Exercise directions
Give all of the data below again exactly, and drop the images.

==================================================

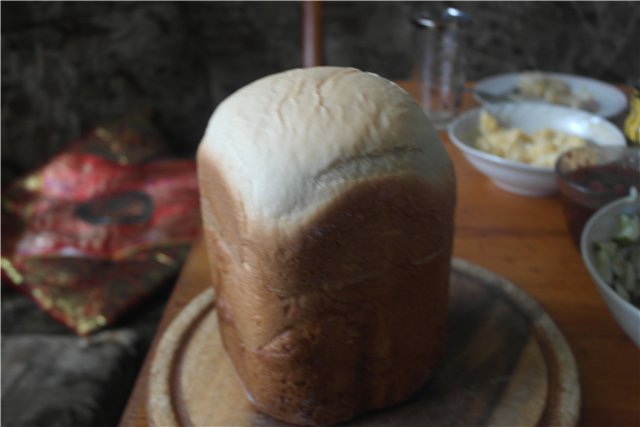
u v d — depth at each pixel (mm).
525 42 989
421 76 872
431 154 466
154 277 943
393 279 467
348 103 454
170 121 1291
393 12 1115
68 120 1166
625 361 530
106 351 857
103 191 1097
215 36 1257
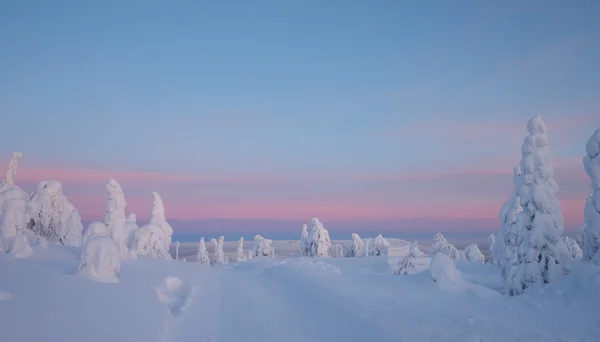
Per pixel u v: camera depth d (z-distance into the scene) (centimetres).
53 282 1330
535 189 1747
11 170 3594
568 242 3706
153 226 3581
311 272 2641
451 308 1414
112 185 2667
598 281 1354
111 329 815
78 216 3694
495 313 1298
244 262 5706
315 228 6681
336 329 1144
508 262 2298
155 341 778
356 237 6644
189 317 1257
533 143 1778
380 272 3494
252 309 1470
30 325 780
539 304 1359
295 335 1094
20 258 1991
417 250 3162
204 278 2402
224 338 1053
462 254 4609
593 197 1762
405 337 1035
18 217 2250
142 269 2173
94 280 1466
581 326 1084
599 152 1756
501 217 3064
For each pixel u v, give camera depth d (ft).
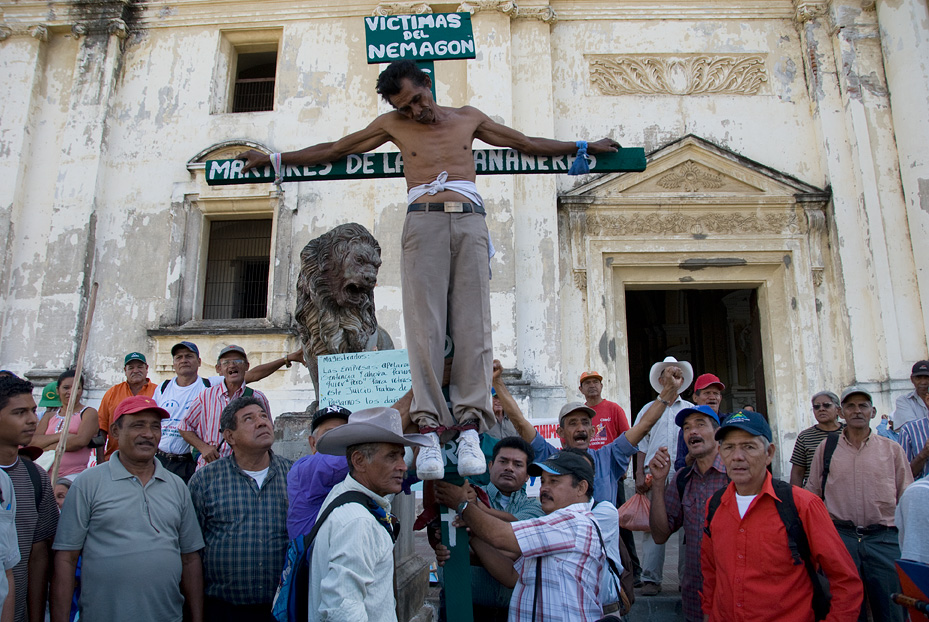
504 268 34.27
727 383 53.21
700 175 36.52
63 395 20.75
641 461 20.16
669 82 38.24
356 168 11.44
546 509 11.23
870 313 34.24
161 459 18.45
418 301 9.48
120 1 39.58
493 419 9.37
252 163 11.29
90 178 37.22
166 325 35.86
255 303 37.68
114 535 11.40
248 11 39.91
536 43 38.06
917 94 35.01
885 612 14.42
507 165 11.39
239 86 40.91
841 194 35.68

==================================================

Answer to this task
u v d — depth at each pixel (mm).
525 42 989
421 76 872
431 154 466
154 277 943
393 279 467
348 103 454
170 121 1291
393 12 1115
68 120 1166
625 361 530
106 351 857
103 191 1097
215 36 1257
Per pixel u v: camera depth d (z-distance into the scene) (centimetres).
53 282 1330
535 189 1747
11 170 3594
568 242 3706
153 226 3581
311 272 2641
451 308 1414
112 185 2667
598 281 1354
111 329 815
78 216 3694
495 313 1298
244 262 5706
315 228 6681
336 329 1144
508 262 2298
155 341 778
356 237 6644
189 317 1257
533 143 1778
380 272 3494
252 309 1470
30 325 780
539 304 1359
295 335 1094
20 258 1991
417 250 3162
204 278 2402
224 338 1053
462 254 4609
593 197 1762
405 337 1035
18 217 2250
142 269 2173
94 280 1466
581 326 1084
599 152 1756
501 217 3064
For each pixel u v, give camera depth d (ft).
504 268 34.27
727 383 53.21
700 175 36.52
63 395 20.75
641 461 20.16
669 82 38.24
356 168 11.44
546 509 11.23
870 313 34.24
161 459 18.45
418 301 9.48
120 1 39.58
493 419 9.37
252 163 11.29
90 178 37.22
166 325 35.86
255 303 37.68
114 535 11.40
248 11 39.91
536 43 38.06
917 94 35.01
885 612 14.42
507 165 11.39
239 86 40.91
841 194 35.68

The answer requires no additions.